## Selected passage
## Begin

It was during the second half of the recent Ireland/Cyprus nightmare (yes we won but tell me you didn’t despair for 90 minutes) that I realised something. I was longing for something more than the eventual winning goal. I was braced with excitement for more than just the prospect of being one step closer to seeing Ireland in the World Cup again. It hit me. I simply could not wait for the post match analysis. What can I say? I guess I’m an addict.
Football punditry is a strange beast, usually comprised of ex-professionals offering their ‘expert’ opinions in a comfy-looking studio while a smiling host offers up the key talking points for discussion. Oftentimes it resembles a debate you’d see in a pub, and this is never truer than in the case of the RTE panel.
I’d like to think we were all a little upset when on a no doubt overcast May evening; RTE news informed us that Ryan Tubridy had succeeded Pat Kenny as the host of the Late Late Show. Nothing personal against Mr Tubridy, but his appointment spelled the end for the chances of one Bill O’Herlihy, crushing the hopes of a nation in turn.
Sure, O’Herlihy was never actually in the running for the big job, despite Facebook campaigns to the contrary, however his appointment would have paved the way for unmissable Friday night television.
The host of live football on RTE for many years now, the greatest trick Bill ever pulled was to convince some of his audience that he’s a doddery old fool, one step behind the action, not quite cut out for the job at hand. Rest assured, Bill is no Jimmy Magee and subtly orchestrates the chaos that unfurls in the studio, lobbing verbal hand grenades to his panel whilst sitting back with a cheeky grin, admiring his handiwork.
It’s a curious thing, but typically the worse a game is, the more entertaining the post-match aftermath will be. RTE’s panel come close to rivalling the judges on The X Factor for vitriol and negativity. Johnny Giles seems to resent life itself while Eamonn Dunphy has made aggression and contradiction his gimmick. The sheer amount of videos on YouTube featuring the RTE panel is a testament to its popularity and entertainment value. Outspoken, abrasive and unpredictable, it shines a harsh light on rival broadcasters.

## End

## Entries
## Begin

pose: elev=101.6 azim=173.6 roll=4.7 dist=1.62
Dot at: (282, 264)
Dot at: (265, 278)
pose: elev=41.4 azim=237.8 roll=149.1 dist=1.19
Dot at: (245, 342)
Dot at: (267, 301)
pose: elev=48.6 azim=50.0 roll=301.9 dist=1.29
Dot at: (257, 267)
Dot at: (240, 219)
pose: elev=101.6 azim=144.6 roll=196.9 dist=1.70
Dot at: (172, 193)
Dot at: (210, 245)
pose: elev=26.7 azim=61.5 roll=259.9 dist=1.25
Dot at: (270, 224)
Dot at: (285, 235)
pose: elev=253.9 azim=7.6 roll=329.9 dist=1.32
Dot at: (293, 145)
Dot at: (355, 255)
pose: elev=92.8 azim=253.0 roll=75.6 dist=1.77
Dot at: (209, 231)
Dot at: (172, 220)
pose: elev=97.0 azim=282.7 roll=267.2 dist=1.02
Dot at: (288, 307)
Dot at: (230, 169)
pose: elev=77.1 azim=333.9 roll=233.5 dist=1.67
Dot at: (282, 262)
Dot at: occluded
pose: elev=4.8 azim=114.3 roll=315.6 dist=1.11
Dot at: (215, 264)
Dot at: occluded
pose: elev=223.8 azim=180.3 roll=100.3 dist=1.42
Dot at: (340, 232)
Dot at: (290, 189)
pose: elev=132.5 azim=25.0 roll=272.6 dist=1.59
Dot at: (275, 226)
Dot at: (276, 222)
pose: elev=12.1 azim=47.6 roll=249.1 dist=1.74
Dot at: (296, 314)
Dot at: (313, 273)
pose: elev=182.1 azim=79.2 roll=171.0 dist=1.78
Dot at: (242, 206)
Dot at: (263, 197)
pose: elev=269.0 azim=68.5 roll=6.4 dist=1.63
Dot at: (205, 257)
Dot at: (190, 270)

## End

## Instruction
In the article on RTE football punditry, who does RTE news report as succeeding Pat Kenny as host of the Late Late Show?

## Answer to the problem
Ryan Tubridy